(Dataset entries)
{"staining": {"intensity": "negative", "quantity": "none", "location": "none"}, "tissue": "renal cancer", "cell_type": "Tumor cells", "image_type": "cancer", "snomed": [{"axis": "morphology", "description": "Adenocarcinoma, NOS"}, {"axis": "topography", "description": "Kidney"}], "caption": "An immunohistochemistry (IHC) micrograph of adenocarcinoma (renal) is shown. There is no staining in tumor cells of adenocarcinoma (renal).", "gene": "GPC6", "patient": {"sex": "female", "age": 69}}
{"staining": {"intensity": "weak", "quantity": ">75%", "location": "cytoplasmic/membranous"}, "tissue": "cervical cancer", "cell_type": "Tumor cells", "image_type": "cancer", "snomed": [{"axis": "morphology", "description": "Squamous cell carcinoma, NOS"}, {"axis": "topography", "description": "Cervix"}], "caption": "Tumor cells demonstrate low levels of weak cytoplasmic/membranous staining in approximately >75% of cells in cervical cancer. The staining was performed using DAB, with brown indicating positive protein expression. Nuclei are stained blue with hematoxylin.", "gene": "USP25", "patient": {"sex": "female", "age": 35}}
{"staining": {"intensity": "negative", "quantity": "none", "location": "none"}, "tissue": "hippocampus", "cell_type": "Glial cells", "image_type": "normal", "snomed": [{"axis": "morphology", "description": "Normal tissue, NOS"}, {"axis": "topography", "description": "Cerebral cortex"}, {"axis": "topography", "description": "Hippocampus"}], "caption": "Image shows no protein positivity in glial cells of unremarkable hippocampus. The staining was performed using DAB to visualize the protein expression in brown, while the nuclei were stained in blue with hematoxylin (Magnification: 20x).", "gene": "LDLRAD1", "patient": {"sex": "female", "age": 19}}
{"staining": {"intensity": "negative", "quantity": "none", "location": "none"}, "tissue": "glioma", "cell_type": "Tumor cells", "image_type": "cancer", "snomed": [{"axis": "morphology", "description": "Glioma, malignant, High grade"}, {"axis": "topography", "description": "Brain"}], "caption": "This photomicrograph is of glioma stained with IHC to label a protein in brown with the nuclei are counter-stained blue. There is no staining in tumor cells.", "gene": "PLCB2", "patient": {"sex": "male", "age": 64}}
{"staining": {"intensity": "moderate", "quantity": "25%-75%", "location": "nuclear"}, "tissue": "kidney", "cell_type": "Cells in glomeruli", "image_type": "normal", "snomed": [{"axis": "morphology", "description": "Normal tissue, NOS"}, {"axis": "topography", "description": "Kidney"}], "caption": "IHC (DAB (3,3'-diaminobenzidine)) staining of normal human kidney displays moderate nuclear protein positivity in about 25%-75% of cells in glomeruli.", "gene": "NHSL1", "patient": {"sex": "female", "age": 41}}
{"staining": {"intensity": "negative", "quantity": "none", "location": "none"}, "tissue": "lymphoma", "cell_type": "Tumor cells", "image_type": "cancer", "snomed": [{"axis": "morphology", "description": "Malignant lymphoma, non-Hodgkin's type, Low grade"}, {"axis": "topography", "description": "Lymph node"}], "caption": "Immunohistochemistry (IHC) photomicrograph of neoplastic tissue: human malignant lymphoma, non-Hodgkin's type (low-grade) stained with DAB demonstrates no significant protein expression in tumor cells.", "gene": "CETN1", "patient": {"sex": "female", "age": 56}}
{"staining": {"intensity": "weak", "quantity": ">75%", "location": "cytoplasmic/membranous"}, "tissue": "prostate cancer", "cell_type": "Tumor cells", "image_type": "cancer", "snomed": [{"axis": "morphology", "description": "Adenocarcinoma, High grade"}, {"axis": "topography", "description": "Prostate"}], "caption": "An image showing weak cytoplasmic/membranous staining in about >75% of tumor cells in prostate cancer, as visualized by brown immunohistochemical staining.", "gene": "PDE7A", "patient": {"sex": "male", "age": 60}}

## WORK ITEM
All that is needed is the opening run of the data, given again exactly: please include every line from the first through the line with "cells demonstrate low", both ends kept.

## RESPONSE AREA
{"staining": {"intensity": "negative", "quantity": "none", "location": "none"}, "tissue": "renal cancer", "cell_type": "Tumor cells", "image_type": "cancer", "snomed": [{"axis": "morphology", "description": "Adenocarcinoma, NOS"}, {"axis": "topography", "description": "Kidney"}], "caption": "An immunohistochemistry (IHC) micrograph of adenocarcinoma (renal) is shown. There is no staining in tumor cells of adenocarcinoma (renal).", "gene": "GPC6", "patient": {"sex": "female", "age": 69}}
{"staining": {"intensity": "weak", "quantity": ">75%", "location": "cytoplasmic/membranous"}, "tissue": "cervical cancer", "cell_type": "Tumor cells", "image_type": "cancer", "snomed": [{"axis": "morphology", "description": "Squamous cell carcinoma, NOS"}, {"axis": "topography", "description": "Cervix"}], "caption": "Tumor cells demonstrate low levels of weak cytoplasmic/membranous staining in approximately >75% of cells in cervical cancer. The staining was performed using DAB, with brown indicating positive protein expression. Nuclei are stained blue with hematoxylin.", "gene": "USP25", "patient": {"sex": "female", "age": 35}}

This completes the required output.